← Quora archive  ·  2011 Apr 17, 2011 06:35 PM PDT

Question

Is Realpha a bad company name?

Answer

This is not a good name, and it's not a subjective opinion. It violates several empirically validated branding principles like making your name pronounceable in an obvious way, being tasteful about social descriptors etc. Would you attend a university called "Elite University?" or one called "Great Job Fairs for Seniors University?" Or an exclusive nightclub that calls itself "Exclusive Nightclub"?

You can be direct and obvious if you are selling industrial fasteners, but if you are selling a lifestyle narrative brand and a piece of social identity, you have to be a lot more subtle. EVEN if you are selling (as it appears you are) a very unsubtle social label like "caveman."

Also, don't try to be clever or punny. It gets old real fast. And don't be super narrow. Put a stake in the biggest market you might want to occupy, but not by creating a direct and broad attack (EverythingForRealMen.com would not be good), but by signalling indirectly. ESPECIALLY don't try to talk about "scoring" or PUA directly in the name, even if that's part of the market you're going after. That's just plain tacky.

All that theory aside, here are a few candidates off the top of my head (haven't run a whois, this is just to give you an idea):

  1. CigarYacht.com
  2. BarbequePit.com
  3. SpearAndSpit.com
  4. IronAge.com
  5. Javelin.com

This bunch uses one decent approach: connoting the community you want by reference to the "social objects" of the target community. Even if you don't like any of these, my point is, there are systematic brainstorming techniques for getting at the connotations and positioning you want with the right level of subtlety and indirection.

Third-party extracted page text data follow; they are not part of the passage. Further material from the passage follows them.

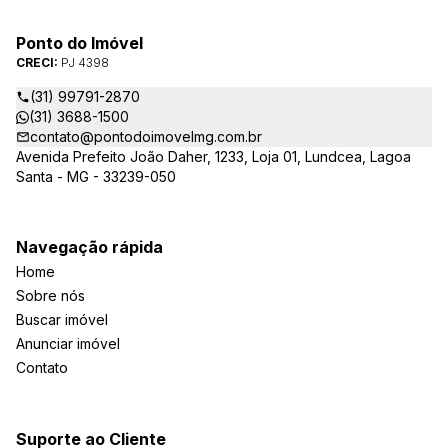
Ponto do Imóvel
CRECI:
PJ 4398
(31) 99791-2870
(31) 3688-1500
contato@pontodoimovelmg.com.br
Avenida Prefeito João Daher, 1233, Loja 01, Lundcea, Lagoa
Santa - MG - 33239-050
Navegação rápida
Home
Sobre nós
Buscar imóvel
Anunciar imóvel
Contato
Suporte ao Cliente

This set emphasizes the primal alpha tendencies and primitivism. Depending on what aspect of the community you want to emphasize, several other name-brainstorming heuristics exist. You could go with proper-name stems, geographic connotations, verb-stem names... there's lots of angles of attack.

I wouldn't attempt to do this directly. I'd start with a positioning exercise (see Al Ries' Positioning) to figure out what crevice in the prospect's mind you want to occupy, and THEN try several disciplined brainstorming exercises against each of the top few positioning variables. You should work through a list of at least a hundred candidate names and spend at least half a day with a whois search engine before picking a name. Al and Laura Ries' 22 Immutable Laws of Branding or 11 Immutable Laws of Internet Branding should help you with the naming part after you've done the positioning part.